Although honeybees dying off is not a trend new to this year, experts are alarmed. The Bee Informed Partnership (BIP), a consortium of research laboratories and universities, released its annual report this week. According to this report, 2014 saw the second-highest rates of loss recorded by beekeepers since annual surveys began in 2010. Approximately 5,000 beekeepers lost 42.1 percent of their colonies during the 12-month reporting cycle. In 2013 and 2014 that loss rate was 34.2 percent, making this a significant increase.

Beekeepers cite an annual wintertime loss of up to 18.9 percent as remaining in the "acceptable" range. This is because within this death rate it is economically sound to keep and rent bees for pollination. There has in fact been a slight drop in winter death rates, but this is not the good news it seems to be.

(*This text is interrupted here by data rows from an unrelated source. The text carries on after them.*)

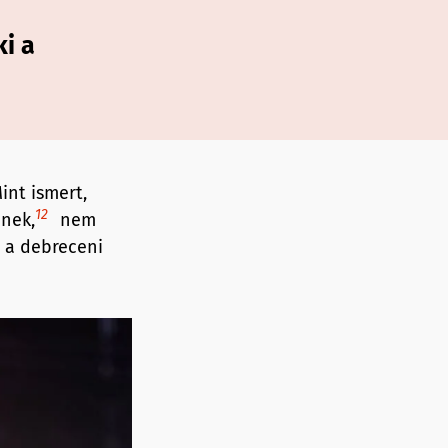
ki a
int ismert,
12
inek,
nem
a a debreceni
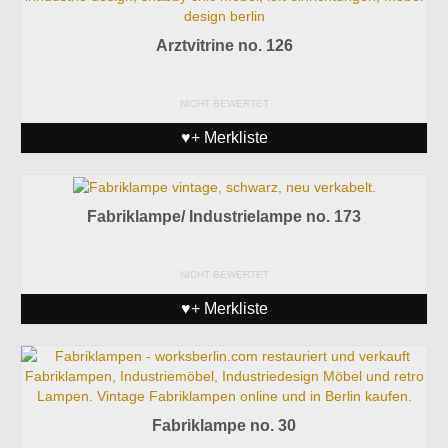
Arztvitrine no. 126
NICHT BEWERTET
♥+ Merkliste
Fabriklampe/ Industrielampe no. 173
NICHT BEWERTET
♥+ Merkliste
Fabriklampe no. 30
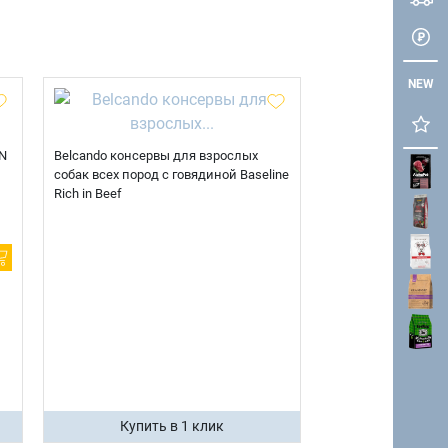
NEW
N
Belcando консервы для взрослых
собак всех пород с говядиной Baseline
Rich in Beef
Купить в 1 клик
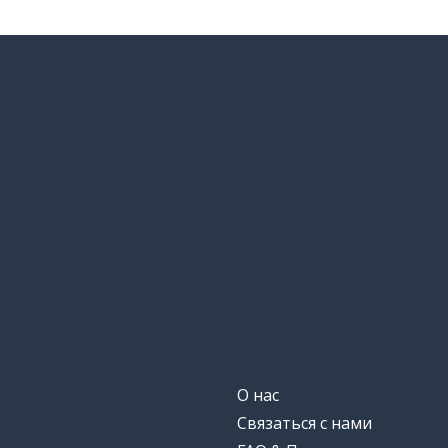
О нас
Связаться с нами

Even more notable for the authors was the sharp spike in honeybee deaths during the summer. This death rate exceeded the rate of winter deaths for the first time, and these spiking summer losses more than match any winter gains. Large-scale commercial beekeepers were hit especially hard, which will affect farmers who rely on commercial hives for pollination.

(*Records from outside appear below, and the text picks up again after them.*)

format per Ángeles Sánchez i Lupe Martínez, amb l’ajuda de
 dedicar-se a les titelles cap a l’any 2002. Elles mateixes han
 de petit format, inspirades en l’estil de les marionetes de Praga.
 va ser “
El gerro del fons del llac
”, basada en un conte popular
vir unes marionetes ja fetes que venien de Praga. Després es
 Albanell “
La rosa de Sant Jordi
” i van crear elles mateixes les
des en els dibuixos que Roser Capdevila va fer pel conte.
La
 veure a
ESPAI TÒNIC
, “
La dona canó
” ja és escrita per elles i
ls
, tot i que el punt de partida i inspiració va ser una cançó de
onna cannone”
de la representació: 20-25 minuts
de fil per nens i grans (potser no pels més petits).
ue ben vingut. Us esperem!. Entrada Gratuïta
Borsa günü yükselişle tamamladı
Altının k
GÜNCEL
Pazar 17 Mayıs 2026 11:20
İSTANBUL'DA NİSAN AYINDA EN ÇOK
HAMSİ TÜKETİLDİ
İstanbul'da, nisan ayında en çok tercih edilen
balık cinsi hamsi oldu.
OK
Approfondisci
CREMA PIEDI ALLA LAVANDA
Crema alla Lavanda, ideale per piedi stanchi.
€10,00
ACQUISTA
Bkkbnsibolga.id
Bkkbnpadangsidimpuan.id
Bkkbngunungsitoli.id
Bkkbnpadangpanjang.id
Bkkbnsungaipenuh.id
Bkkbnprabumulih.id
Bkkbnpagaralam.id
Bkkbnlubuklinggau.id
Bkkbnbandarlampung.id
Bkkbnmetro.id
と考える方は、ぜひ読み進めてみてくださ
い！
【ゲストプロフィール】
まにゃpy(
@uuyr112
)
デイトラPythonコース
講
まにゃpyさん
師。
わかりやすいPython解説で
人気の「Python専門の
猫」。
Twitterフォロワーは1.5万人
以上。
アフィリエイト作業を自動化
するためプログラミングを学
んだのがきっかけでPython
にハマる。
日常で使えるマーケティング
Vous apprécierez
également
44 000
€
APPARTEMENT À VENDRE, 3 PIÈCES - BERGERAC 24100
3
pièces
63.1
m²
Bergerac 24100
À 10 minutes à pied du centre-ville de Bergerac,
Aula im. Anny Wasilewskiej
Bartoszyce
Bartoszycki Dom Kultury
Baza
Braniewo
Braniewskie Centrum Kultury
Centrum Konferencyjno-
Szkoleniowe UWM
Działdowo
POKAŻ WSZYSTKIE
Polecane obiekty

"We expect the colonies to die during the winter, because that's a stressful season," University of Maryland assistant professor of entomology Dennis van Engelsdorp says, the survey director for the bee partnership. "What's totally shocking to me is that the losses in summer, which should be paradise for bees, exceeded the winter losses."

"The winter loss numbers are more hopeful especially combined with the fact that we have not seen much sign of Colony Collapse Disorder (CCD) for several years, but such high colony losses in the summer and year-round remain very troubling," Pettis says.

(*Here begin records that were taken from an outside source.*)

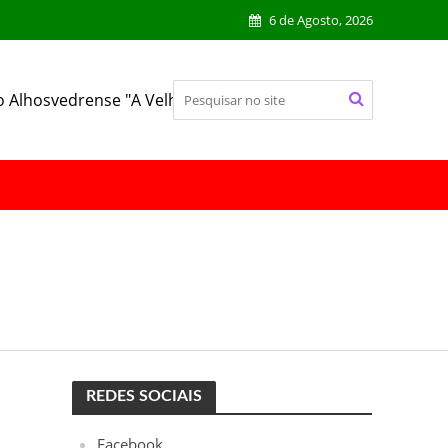
6 de Agosto, 2026
o Alhosvedrense "A Velhinha"
REDES SOCIAIS
Facebook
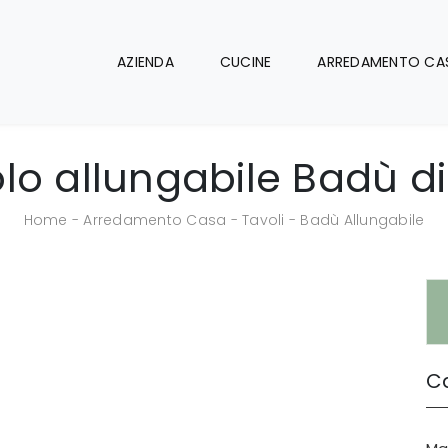
AZIENDA
CUCINE
ARREDAMENTO CA
lo allungabile Badù di
Home
-
Arredamento Casa
-
Tavoli
-
Badù Allungabile
Ca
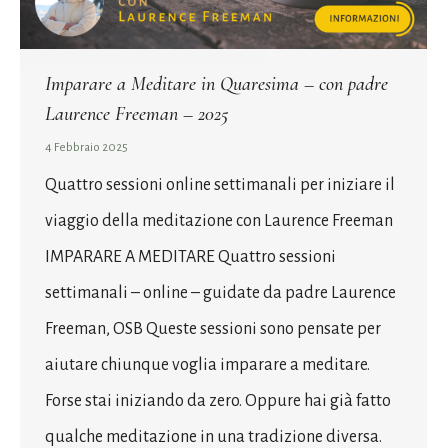
Imparare a Meditare in Quaresima – con padre
Laurence Freeman – 2025
4 Febbraio 2025
Quattro sessioni online settimanali per iniziare il
viaggio della meditazione con Laurence Freeman
IMPARARE A MEDITARE Quattro sessioni
settimanali – online – guidate da padre Laurence
Freeman, OSB Queste sessioni sono pensate per
aiutare chiunque voglia imparare a meditare.
Forse stai iniziando da zero. Oppure hai già fatto
qualche meditazione in una tradizione diversa.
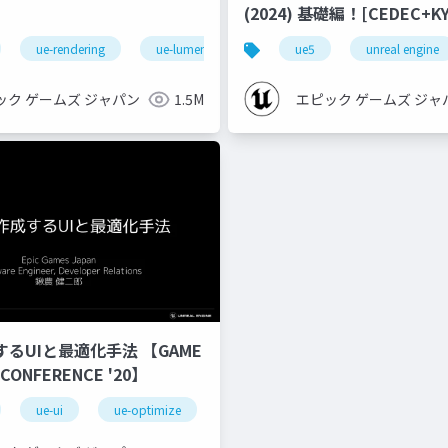
(2024) 基礎編！[CEDEC+KYUSHU
2024]
ue-rendering
ue-lumen
ue5
unreal engine
ック ゲームズ ジャパン
1.5M
エピック ゲームズ ジャ
するUIと最適化手法 【GAME
 CONFERENCE '20】
ue-ui
ue-optimize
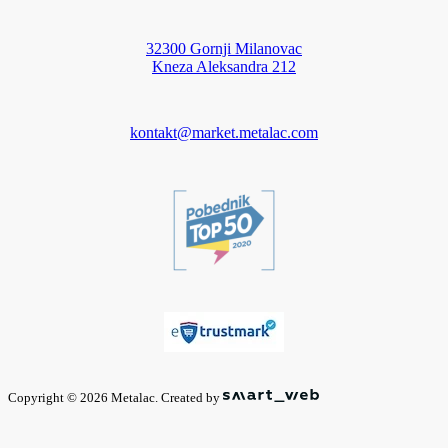
32300 Gornji Milanovac
Kneza Aleksandra 212
kontakt@market.metalac.com
Copyright © 2026 Metalac. Created by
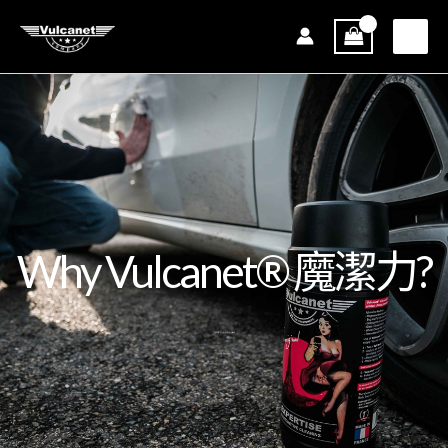
跳
至
主
要
內
容
Why Vulcanet® 魔潔力?
全方位清潔 – 去污, 去塵, 去油, 去瀝青漬, 去昆蟲殘骸
全方位保護 – 防塵, 防鏽, 車身跣水
全不受限制 – 任何環境不需任何工具，更不需要一滴水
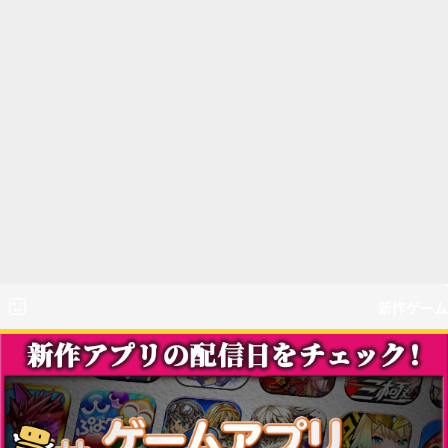
新作ゲーム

Bees are not in danger of becoming extinct-at least not right now-but this doesn't mean that their situation is not dire. The "services" that honeybees provide in the agriculture industry are worth between $10 billion and $15 billion annually.

Just as pressing as the honeybee death rate is the question that accompanies it: why? Why are honeybees dying more and more?

No one knows the answer with certainty, but there are likely theories. In years before what is now called colony collapse disorder (CCD) became widespread, beekeepers typically lost about 10 percent of their bees over the course of a year. However, about ten years ago the death rates began to swell. Colonies were abandoned by adult bees, left deserted but for brood chambers full of unhatched young and the queen, not to mention ample untouched food supplies. This was deemed CCD as it swept through hives around the world. And although the mass dying off has slowed slightly in recent years, the overall health numbers and death rates of colonies all over the globe remain poor.

Dr. van Engelsdorp cites inadequate nutrition as a possible factor in the rising death toll. Once home to a huge variety of wildflowers, millions of acres of land have now been plowed and planted as a response to rising crop prices. Since 2007, the conservation land retained through an Agriculture Department program has shrunk to half its original size-and it is still shrinking. The scientific community through experts like Dr. vanEngelsdrop cites two other issues which are causing CCD: pesticides and the varroa mite, a deadly parasite.

Neonicotinoids are the class of pesticide almost always used on major US crops. Many experts have turned their attention to these neonicotinoids in recent years. The Environmental Protection Agency (EPA) has recently indicated that it will probably not approve any new uses of these chemicals until their impact on pollinators, including the honeybee, can be fully understood. The European Commission, which governs the EU, cited risks to honeybees when it banned the use of three types of this pesticide on flowering plants.

The bottom line? According to Van Engelsdorp and other experts, the situation is "unheard of," and these deaths are sounding a serious warning about the state of agriculture all over the world.

"What we're seeing with this bee problem is just a loud signal that there's some bad things happening with our agro-ecosystems," co-author Keith Delaplane says. "We just happen to notice it with the honeybee because they are so easy to count."